Nostra Signora della Salute o di Velankanni risale al XVI secolo e ricorda l’arrivo dei Portoghesi in India. Attraverso di lei, può essere ripercorsa la storia del cristianesimo in questa regione dell’Asia. I cristiani arrivarono in India già dai primi tempi apostolici, con San Tommaso e molti discepoli, che seguirono la scia di Alessandro il Grande. Alcuni arrivarono perfino in Cina.

I luoghi sacri d’Europa

I santuari mariani scelti dal Papa ricordano la storia del cristianesimo in Europa. La Madonna Nera di Altötting è il cuore spirituale della Baviera, un luogo di pellegrinaggio fin dal IX secolo. Nostra Signora di Montserrat, in Spagna, è stata costruita nel III secolo ed è uno dei grandi santuari mariani della Penisola Iberica. Nostrra Signora di Częstochowa, in Polonia, è del XIV secolo. L’icona della Madre di Dio (Zarvanytsia), in Ucraina, risale al XIII. Tutte e quattro sono Madonne nere.

Vengono poi i santuari dei secoli XIX e XX: Knock in Irlanda, Lourdes in Francia, Banneux in Belgio, Fatima in Portogallo, Medjugorje in Bosnia, il Santuario Nazionale di Nostra Signora Ta’Pinu a Malta. Questi luoghi ricordano la considerazione speciale di Maria per quei Paesi e il gran numero di apparizioni della Madre di Dio negli ultimi due secoli. La scelta dei santuari in Polonia e in Ucraina rende omaggio ai due polmoni della Chiesa.

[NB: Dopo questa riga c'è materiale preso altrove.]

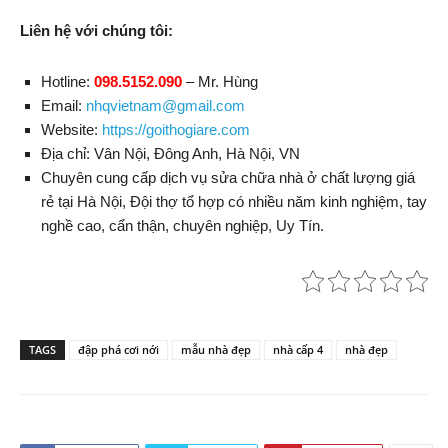
Liên hệ với chúng tôi:
Hotline:
098.5152.090
–
Mr. Hùng
Email:
nhqvietnam@gmail.com
Website:
https://goithogiare.com
Địa chỉ:
Vân Nội, Đông Anh
,
Hà Nội
,
VN
Chuyên cung cấp dịch vụ sửa chữa nhà ở chất lượng giá
rẻ tại Hà Nội, Đội thợ tổ hợp có nhiều năm kinh nghiệm, tay
nghề cao, cẩn thận, chuyên nghiệp, Uy Tín.
TAGS
đập phá cơi nới
mẫu nhà đẹp
nhà cấp 4
nhà đẹp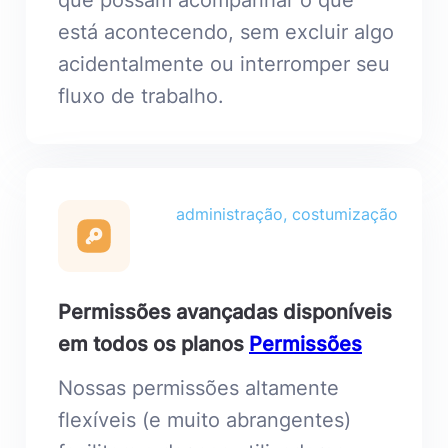
que possam acompanhar o que
está acontecendo, sem excluir algo
acidentalmente ou interromper seu
fluxo de trabalho.
administração, costumização
Permissões avançadas disponíveis
em todos os planos
Permissões
Nossas permissões altamente
flexíveis (e muito abrangentes)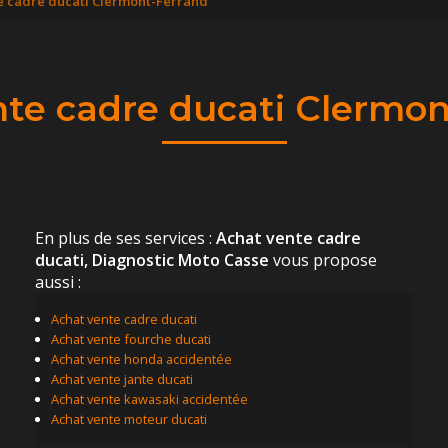
e cadre ducati Clermont-Ferrand
nte cadre ducati Clermon
En plus de ses services :
Achat vente cadre
ducati, Diagnostic Moto Casse
vous propose
aussi :
Achat vente cadre ducati
Achat vente fourche ducati
Achat vente honda accidentée
Achat vente jante ducati
Achat vente kawasaki accidentée
Achat vente moteur ducati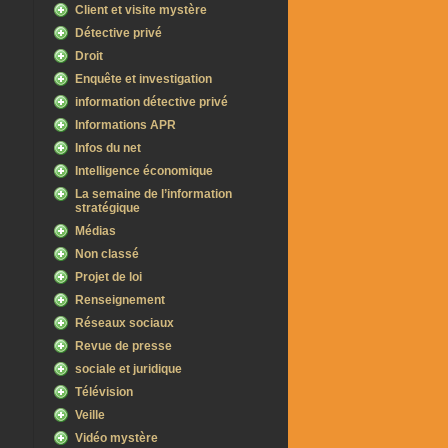
Client et visite mystère
Détective privé
Droit
Enquête et investigation
information détective privé
Informations APR
Infos du net
Intelligence économique
La semaine de l’information
stratégique
Médias
Non classé
Projet de loi
Renseignement
Réseaux sociaux
Revue de presse
sociale et juridique
Télévision
Veille
Vidéo mystère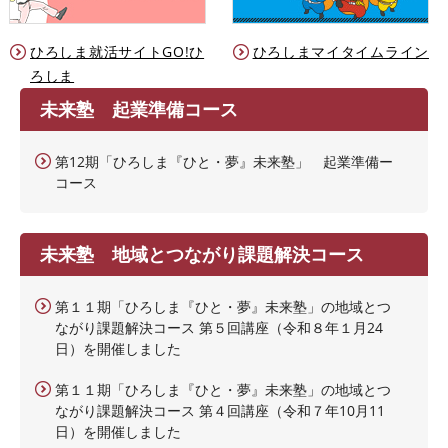
ひろしま就活サイトGO!ひ
ひろしまマイタイムライン
ろしま
未来塾 起業準備コース
第12期「ひろしま『ひと・夢』未来塾」 起業準備ー
コース
未来塾 地域とつながり課題解決コース
第１１期「ひろしま『ひと・夢』未来塾」の地域とつ
ながり課題解決コース 第５回講座（令和８年１月24
日）を開催しました
第１１期「ひろしま『ひと・夢』未来塾」の地域とつ
ながり課題解決コース 第４回講座（令和７年10月11
日）を開催しました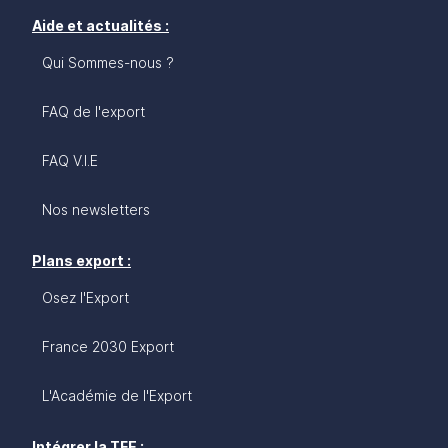
Aide et actualités :
Qui Sommes-nous ?
FAQ de l'export
FAQ V.I.E
Nos newsletters
Plans export :
Osez l'Export
France 2030 Export
L'Académie de l'Export
Intégrer la TFE :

I templi dell’espansione del cristianesimo

Gli altri santuari evocano l’espansione geopolitica del cristianesimo. Guadalupe e Aparecida sono tra i principali luoghi spirituali dell’America Latina, e la lunga scia di Francesi, Spagnoli e Portoghesi è all’origine di un gran numero di santuari fuori dall’Europa. 

Questi luoghi sono testimonianze vive della fede dei fedeli e della storia del cristianesimo, scritta certamente attraverso i libri e la teologia, ma anche con i luoghi in cui camminano gli uomini.

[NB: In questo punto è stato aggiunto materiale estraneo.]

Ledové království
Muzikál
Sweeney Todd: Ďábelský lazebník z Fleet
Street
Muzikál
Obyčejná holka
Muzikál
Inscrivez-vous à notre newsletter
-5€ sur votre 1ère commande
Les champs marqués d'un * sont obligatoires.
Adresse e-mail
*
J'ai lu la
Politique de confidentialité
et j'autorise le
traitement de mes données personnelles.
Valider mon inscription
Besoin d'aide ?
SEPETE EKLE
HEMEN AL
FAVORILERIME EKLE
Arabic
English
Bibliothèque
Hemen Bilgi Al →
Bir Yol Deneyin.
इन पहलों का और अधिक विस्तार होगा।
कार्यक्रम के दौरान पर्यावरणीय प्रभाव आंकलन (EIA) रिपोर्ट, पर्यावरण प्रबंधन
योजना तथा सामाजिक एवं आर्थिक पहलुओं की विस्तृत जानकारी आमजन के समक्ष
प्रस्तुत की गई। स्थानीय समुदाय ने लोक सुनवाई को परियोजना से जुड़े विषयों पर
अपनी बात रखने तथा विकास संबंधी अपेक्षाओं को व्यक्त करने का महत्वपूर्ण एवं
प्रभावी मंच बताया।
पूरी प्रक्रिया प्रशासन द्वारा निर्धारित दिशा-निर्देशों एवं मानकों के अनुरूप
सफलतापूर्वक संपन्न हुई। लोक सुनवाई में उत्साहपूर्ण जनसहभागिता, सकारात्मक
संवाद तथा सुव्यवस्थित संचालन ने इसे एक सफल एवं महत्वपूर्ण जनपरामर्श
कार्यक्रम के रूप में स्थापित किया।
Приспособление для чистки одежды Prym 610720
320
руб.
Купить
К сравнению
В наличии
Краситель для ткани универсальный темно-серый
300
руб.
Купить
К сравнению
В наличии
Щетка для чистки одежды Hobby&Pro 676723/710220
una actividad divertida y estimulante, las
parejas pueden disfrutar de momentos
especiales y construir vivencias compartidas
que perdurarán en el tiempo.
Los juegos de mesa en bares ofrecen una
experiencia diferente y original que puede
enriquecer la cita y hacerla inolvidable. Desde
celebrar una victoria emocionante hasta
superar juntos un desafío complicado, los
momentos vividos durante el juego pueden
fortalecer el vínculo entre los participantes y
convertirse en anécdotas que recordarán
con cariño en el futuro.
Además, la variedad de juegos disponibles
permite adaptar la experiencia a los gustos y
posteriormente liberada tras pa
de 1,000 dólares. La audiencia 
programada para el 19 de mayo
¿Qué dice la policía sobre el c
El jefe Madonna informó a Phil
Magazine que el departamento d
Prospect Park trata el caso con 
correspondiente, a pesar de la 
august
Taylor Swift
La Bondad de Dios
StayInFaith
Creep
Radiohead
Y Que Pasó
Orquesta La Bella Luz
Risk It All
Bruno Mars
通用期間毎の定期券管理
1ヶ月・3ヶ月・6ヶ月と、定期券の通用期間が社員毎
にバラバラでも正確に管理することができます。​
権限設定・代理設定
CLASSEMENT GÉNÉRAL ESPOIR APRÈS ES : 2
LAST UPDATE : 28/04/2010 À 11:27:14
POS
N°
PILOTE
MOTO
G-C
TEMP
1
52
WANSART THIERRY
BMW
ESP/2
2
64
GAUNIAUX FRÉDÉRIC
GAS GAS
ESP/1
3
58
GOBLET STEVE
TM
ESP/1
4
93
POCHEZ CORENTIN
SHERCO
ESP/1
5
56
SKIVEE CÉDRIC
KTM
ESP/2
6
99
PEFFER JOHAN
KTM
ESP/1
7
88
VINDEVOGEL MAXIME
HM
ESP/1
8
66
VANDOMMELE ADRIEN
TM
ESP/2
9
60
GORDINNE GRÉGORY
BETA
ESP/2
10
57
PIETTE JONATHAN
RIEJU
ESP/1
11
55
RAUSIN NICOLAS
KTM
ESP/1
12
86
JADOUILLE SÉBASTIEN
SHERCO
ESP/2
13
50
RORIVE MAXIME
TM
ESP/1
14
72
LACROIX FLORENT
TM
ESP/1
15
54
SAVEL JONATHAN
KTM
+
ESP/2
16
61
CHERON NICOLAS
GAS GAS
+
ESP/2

Questi santuari mariani mostrano la dimensione globale del cristianesimo e in che misura abbraccia le tragedie della storia, come la chiesa di Nostra Signora di Nagasaki, sopravvissuta al bombardamento del 1945 e la cui statua della Vergine testimonia le ferite della guerra.

Scegliendo questi santuari mariani per la maratona di preghiere per la fine della pandemia, il Papa unisce così nella preghiera la geografia e la storia di Maria.